■ **WORK INSTRUCTIONS**
Provide an exact reproduction of every entry.

■ **MATERIAL SUPPLIED**
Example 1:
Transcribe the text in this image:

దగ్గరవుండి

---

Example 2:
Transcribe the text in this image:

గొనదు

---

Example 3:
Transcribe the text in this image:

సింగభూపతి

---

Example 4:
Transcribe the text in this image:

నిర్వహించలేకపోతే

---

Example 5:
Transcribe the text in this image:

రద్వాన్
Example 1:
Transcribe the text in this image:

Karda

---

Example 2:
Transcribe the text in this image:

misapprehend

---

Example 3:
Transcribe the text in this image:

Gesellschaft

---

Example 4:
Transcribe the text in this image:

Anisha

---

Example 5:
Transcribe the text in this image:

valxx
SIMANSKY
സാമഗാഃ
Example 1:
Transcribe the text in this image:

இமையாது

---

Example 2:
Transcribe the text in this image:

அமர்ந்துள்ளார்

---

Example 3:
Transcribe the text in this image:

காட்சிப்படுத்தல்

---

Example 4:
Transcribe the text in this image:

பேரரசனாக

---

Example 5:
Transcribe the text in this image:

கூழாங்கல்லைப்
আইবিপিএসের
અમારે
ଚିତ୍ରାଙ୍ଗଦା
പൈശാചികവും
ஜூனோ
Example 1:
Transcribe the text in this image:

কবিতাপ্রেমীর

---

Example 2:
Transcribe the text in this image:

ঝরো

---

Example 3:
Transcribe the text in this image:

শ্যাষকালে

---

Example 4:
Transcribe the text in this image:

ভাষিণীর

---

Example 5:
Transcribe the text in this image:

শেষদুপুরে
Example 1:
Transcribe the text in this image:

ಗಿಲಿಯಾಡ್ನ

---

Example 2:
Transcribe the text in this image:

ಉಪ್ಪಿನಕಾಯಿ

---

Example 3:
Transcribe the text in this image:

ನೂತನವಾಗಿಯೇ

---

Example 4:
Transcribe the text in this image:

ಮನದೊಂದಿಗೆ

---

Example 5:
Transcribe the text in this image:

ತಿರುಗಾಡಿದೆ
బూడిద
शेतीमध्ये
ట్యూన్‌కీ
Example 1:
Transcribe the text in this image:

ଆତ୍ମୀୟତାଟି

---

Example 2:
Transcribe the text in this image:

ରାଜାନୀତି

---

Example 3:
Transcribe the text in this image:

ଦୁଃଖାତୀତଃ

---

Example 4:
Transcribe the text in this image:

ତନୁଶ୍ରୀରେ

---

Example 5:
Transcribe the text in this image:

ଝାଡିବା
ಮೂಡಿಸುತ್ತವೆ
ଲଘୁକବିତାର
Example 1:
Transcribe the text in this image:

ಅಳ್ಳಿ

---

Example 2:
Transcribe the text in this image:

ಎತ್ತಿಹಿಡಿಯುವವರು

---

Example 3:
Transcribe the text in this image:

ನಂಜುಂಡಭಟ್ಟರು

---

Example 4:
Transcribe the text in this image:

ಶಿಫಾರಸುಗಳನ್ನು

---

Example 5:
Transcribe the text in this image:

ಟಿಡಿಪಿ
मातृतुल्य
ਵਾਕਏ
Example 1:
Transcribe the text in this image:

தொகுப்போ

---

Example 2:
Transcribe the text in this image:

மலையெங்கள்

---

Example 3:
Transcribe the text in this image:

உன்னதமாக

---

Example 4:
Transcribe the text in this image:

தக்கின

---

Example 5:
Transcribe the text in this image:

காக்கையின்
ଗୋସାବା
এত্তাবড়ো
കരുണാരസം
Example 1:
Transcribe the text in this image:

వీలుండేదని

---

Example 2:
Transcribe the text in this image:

■ **REPLY TO THE TASK**
Example 1:
Transcribe the text in this image:

దగ్గరవుండి

---

Example 2:
Transcribe the text in this image:

గొనదు

---

Example 3:
Transcribe the text in this image:

సింగభూపతి

---

Example 4:
Transcribe the text in this image:

నిర్వహించలేకపోతే

---

Example 5:
Transcribe the text in this image:

రద్వాన్
Example 1:
Transcribe the text in this image:

Karda

---

Example 2:
Transcribe the text in this image:

misapprehend

---

Example 3:
Transcribe the text in this image:

Gesellschaft

---

Example 4:
Transcribe the text in this image:

Anisha

---

Example 5:
Transcribe the text in this image:

valxx
SIMANSKY
സാമഗാഃ
Example 1:
Transcribe the text in this image:

இமையாது

---

Example 2:
Transcribe the text in this image:

அமர்ந்துள்ளார்

---

Example 3:
Transcribe the text in this image:

காட்சிப்படுத்தல்

---

Example 4:
Transcribe the text in this image:

பேரரசனாக

---

Example 5:
Transcribe the text in this image:

கூழாங்கல்லைப்
আইবিপিএসের
અમારે
ଚିତ୍ରାଙ୍ଗଦା
പൈശാചികവും
ஜூனோ
Example 1:
Transcribe the text in this image:

কবিতাপ্রেমীর

---

Example 2:
Transcribe the text in this image:

ঝরো

---

Example 3:
Transcribe the text in this image:

শ্যাষকালে

---

Example 4:
Transcribe the text in this image:

ভাষিণীর

---

Example 5:
Transcribe the text in this image:

শেষদুপুরে
Example 1:
Transcribe the text in this image:

ಗಿಲಿಯಾಡ್ನ

---

Example 2:
Transcribe the text in this image:

ಉಪ್ಪಿನಕಾಯಿ

---

Example 3:
Transcribe the text in this image:

ನೂತನವಾಗಿಯೇ

---

Example 4:
Transcribe the text in this image:

ಮನದೊಂದಿಗೆ

---

Example 5:
Transcribe the text in this image:

ತಿರುಗಾಡಿದೆ
బూడిద
शेतीमध्ये
ట్యూన్‌కీ
Example 1:
Transcribe the text in this image:

ଆତ୍ମୀୟତାଟି

---

Example 2:
Transcribe the text in this image:

ରାଜାନୀତି

---

Example 3:
Transcribe the text in this image:

ଦୁଃଖାତୀତଃ

---

Example 4:
Transcribe the text in this image:

ତନୁଶ୍ରୀରେ

---

Example 5:
Transcribe the text in this image:

ଝାଡିବା
ಮೂಡಿಸುತ್ತವೆ
ଲଘୁକବିତାର
Example 1:
Transcribe the text in this image:

ಅಳ್ಳಿ

---

Example 2:
Transcribe the text in this image:

ಎತ್ತಿಹಿಡಿಯುವವರು

---

Example 3:
Transcribe the text in this image:

ನಂಜುಂಡಭಟ್ಟರು

---

Example 4:
Transcribe the text in this image:

ಶಿಫಾರಸುಗಳನ್ನು

---

Example 5:
Transcribe the text in this image:

ಟಿಡಿಪಿ
मातृतुल्य
ਵਾਕਏ
Example 1:
Transcribe the text in this image:

தொகுப்போ

---

Example 2:
Transcribe the text in this image:

மலையெங்கள்

---

Example 3:
Transcribe the text in this image:

உன்னதமாக

---

Example 4:
Transcribe the text in this image:

தக்கின

---

Example 5:
Transcribe the text in this image:

காக்கையின்
ଗୋସାବା
এত্তাবড়ো
കരുണാരസം
Example 1:
Transcribe the text in this image:

వీలుండేదని

---

Example 2:
Transcribe the text in this image:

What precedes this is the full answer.